Saved entries =>
[Start of Attachment]

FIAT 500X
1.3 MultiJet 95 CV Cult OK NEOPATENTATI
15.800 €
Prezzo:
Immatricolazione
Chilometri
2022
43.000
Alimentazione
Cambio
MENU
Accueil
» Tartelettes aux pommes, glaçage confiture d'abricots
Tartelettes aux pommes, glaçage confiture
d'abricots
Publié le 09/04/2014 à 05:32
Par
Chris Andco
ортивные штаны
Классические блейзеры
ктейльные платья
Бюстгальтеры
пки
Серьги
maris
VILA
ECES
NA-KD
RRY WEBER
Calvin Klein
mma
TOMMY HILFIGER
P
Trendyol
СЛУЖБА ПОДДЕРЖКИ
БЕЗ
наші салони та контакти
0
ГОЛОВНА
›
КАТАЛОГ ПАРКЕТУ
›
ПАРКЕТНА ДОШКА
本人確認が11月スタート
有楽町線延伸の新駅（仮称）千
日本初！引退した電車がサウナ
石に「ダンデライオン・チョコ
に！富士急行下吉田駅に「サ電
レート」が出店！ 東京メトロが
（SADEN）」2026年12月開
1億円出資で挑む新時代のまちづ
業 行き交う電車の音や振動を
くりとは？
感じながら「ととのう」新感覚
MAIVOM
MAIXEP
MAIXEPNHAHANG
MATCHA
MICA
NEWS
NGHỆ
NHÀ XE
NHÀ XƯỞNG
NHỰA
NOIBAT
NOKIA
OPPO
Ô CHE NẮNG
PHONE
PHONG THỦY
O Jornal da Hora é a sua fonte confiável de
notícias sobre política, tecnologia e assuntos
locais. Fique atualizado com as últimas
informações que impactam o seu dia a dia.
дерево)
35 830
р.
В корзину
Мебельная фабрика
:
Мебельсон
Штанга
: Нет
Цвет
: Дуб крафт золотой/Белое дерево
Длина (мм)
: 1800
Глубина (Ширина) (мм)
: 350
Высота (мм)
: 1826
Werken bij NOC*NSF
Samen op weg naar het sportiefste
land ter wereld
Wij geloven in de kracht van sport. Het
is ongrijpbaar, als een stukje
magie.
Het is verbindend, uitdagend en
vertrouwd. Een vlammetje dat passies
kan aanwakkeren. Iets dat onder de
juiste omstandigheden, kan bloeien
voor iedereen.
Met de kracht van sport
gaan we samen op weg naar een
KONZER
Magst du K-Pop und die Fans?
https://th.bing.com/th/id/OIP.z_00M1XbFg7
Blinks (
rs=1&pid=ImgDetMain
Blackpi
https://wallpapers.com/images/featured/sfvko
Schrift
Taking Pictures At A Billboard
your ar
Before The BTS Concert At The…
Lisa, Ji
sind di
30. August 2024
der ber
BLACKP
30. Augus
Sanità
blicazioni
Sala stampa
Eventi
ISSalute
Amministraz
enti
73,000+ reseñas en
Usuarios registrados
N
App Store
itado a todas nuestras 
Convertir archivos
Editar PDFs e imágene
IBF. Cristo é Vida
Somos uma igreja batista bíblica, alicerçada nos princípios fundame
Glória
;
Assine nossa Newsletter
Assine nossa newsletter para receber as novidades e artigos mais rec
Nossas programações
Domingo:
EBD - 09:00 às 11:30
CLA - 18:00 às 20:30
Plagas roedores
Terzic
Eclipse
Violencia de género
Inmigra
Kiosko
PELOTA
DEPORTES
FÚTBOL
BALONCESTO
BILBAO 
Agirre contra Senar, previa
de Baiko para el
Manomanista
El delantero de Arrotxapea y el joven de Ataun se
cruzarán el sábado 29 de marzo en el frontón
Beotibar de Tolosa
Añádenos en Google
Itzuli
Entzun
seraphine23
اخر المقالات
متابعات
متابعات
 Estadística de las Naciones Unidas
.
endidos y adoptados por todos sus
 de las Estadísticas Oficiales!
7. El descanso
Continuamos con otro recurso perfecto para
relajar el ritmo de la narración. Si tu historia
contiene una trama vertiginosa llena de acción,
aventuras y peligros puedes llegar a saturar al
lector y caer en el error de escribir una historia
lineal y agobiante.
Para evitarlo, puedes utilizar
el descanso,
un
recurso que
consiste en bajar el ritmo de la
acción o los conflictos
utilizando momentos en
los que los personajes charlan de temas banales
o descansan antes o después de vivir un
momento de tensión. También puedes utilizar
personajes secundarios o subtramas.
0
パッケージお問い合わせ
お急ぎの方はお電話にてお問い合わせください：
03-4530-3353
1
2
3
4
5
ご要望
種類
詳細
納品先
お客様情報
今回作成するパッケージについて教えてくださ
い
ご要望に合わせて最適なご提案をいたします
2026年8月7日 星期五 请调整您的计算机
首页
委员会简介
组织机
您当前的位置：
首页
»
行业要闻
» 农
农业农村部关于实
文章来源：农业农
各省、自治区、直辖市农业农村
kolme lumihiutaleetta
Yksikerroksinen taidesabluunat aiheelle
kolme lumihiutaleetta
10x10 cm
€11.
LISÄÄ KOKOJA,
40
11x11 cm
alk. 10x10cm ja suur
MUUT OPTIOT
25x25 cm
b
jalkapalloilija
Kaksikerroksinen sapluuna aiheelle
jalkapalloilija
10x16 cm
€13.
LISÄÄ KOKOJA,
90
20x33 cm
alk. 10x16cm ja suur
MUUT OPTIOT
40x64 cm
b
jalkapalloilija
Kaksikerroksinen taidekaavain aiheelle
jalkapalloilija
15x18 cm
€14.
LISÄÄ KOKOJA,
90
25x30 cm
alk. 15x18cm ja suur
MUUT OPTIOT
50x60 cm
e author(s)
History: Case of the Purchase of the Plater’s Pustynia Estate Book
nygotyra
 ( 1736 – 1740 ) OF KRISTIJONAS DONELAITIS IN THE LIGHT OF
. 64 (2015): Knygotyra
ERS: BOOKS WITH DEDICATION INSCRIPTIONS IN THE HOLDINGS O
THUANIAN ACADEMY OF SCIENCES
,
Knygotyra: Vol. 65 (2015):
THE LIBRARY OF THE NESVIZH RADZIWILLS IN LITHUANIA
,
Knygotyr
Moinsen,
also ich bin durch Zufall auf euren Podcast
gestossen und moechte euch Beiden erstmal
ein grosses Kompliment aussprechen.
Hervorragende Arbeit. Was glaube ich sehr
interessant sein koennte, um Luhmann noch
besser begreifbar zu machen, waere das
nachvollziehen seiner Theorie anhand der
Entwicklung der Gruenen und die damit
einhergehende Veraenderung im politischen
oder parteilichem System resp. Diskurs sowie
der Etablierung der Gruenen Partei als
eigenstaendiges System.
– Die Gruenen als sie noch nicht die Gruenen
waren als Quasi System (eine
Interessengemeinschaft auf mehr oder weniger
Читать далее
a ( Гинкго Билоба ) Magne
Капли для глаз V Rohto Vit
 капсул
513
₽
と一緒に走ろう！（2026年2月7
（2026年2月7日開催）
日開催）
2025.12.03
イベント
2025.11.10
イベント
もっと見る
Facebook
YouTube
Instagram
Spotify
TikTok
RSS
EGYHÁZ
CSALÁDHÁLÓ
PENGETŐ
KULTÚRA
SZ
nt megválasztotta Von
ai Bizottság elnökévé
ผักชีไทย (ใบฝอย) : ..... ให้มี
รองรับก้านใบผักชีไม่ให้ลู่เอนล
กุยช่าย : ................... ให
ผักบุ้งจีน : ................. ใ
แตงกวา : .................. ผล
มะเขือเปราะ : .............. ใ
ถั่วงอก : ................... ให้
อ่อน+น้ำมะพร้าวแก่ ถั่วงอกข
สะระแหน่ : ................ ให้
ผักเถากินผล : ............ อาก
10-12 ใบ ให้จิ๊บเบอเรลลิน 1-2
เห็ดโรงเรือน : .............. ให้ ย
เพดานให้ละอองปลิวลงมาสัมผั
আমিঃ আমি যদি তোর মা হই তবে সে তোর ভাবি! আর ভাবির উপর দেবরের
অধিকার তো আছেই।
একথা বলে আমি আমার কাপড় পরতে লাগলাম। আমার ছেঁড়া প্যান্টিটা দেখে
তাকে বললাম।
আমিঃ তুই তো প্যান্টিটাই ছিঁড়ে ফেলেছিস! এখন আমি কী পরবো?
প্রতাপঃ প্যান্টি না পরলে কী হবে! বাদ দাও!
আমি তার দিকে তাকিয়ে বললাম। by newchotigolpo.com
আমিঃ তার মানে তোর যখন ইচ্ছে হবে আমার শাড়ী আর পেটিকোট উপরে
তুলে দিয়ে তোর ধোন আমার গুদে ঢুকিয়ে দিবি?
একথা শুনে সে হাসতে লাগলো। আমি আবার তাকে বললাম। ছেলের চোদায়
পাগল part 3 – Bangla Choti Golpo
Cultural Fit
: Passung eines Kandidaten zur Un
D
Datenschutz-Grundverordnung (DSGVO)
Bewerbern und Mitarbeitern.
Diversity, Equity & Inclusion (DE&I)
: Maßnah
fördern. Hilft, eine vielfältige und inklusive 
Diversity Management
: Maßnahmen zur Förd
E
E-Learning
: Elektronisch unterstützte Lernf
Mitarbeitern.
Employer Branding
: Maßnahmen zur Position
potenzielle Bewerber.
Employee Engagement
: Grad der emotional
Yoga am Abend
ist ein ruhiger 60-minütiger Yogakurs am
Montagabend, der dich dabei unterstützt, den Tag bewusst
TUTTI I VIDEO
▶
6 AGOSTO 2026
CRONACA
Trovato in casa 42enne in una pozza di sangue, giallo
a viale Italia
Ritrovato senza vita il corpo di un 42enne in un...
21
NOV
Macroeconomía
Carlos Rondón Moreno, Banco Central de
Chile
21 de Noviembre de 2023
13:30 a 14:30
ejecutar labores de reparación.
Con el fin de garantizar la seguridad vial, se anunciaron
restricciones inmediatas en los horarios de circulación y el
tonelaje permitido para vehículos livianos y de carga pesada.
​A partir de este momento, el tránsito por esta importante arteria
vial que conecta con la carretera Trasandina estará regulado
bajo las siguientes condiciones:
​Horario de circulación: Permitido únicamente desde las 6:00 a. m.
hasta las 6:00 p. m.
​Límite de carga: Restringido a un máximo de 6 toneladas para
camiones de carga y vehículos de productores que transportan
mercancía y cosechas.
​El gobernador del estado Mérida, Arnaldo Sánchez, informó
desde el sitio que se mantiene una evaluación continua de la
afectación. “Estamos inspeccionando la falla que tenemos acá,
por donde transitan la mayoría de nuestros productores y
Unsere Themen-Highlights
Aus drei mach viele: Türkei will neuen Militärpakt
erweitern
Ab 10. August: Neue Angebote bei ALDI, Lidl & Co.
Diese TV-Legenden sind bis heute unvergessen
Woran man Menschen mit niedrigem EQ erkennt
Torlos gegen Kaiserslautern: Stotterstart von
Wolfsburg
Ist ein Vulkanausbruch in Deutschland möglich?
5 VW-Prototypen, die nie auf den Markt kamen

[End of Attachment]

Directive => Of the entries above, repeat exactly the lines from the line with "Бюстгальтеры" through the line with "Editar PDFs e imágene", both of them included.

Task solution =>
Бюстгальтеры
пки
Серьги
maris
VILA
ECES
NA-KD
RRY WEBER
Calvin Klein
mma
TOMMY HILFIGER
P
Trendyol
СЛУЖБА ПОДДЕРЖКИ
БЕЗ
наші салони та контакти
0
ГОЛОВНА
›
КАТАЛОГ ПАРКЕТУ
›
ПАРКЕТНА ДОШКА
本人確認が11月スタート
有楽町線延伸の新駅（仮称）千
日本初！引退した電車がサウナ
石に「ダンデライオン・チョコ
に！富士急行下吉田駅に「サ電
レート」が出店！ 東京メトロが
（SADEN）」2026年12月開
1億円出資で挑む新時代のまちづ
業 行き交う電車の音や振動を
くりとは？
感じながら「ととのう」新感覚
MAIVOM
MAIXEP
MAIXEPNHAHANG
MATCHA
MICA
NEWS
NGHỆ
NHÀ XE
NHÀ XƯỞNG
NHỰA
NOIBAT
NOKIA
OPPO
Ô CHE NẮNG
PHONE
PHONG THỦY
O Jornal da Hora é a sua fonte confiável de
notícias sobre política, tecnologia e assuntos
locais. Fique atualizado com as últimas
informações que impactam o seu dia a dia.
дерево)
35 830
р.
В корзину
Мебельная фабрика
:
Мебельсон
Штанга
: Нет
Цвет
: Дуб крафт золотой/Белое дерево
Длина (мм)
: 1800
Глубина (Ширина) (мм)
: 350
Высота (мм)
: 1826
Werken bij NOC*NSF
Samen op weg naar het sportiefste
land ter wereld
Wij geloven in de kracht van sport. Het
is ongrijpbaar, als een stukje
magie.
Het is verbindend, uitdagend en
vertrouwd. Een vlammetje dat passies
kan aanwakkeren. Iets dat onder de
juiste omstandigheden, kan bloeien
voor iedereen.
Met de kracht van sport
gaan we samen op weg naar een
KONZER
Magst du K-Pop und die Fans?
https://th.bing.com/th/id/OIP.z_00M1XbFg7
Blinks (
rs=1&pid=ImgDetMain
Blackpi
https://wallpapers.com/images/featured/sfvko
Schrift
Taking Pictures At A Billboard
your ar
Before The BTS Concert At The…
Lisa, Ji
sind di
30. August 2024
der ber
BLACKP
30. Augus
Sanità
blicazioni
Sala stampa
Eventi
ISSalute
Amministraz
enti
73,000+ reseñas en
Usuarios registrados
N
App Store
itado a todas nuestras 
Convertir archivos
Editar PDFs e imágene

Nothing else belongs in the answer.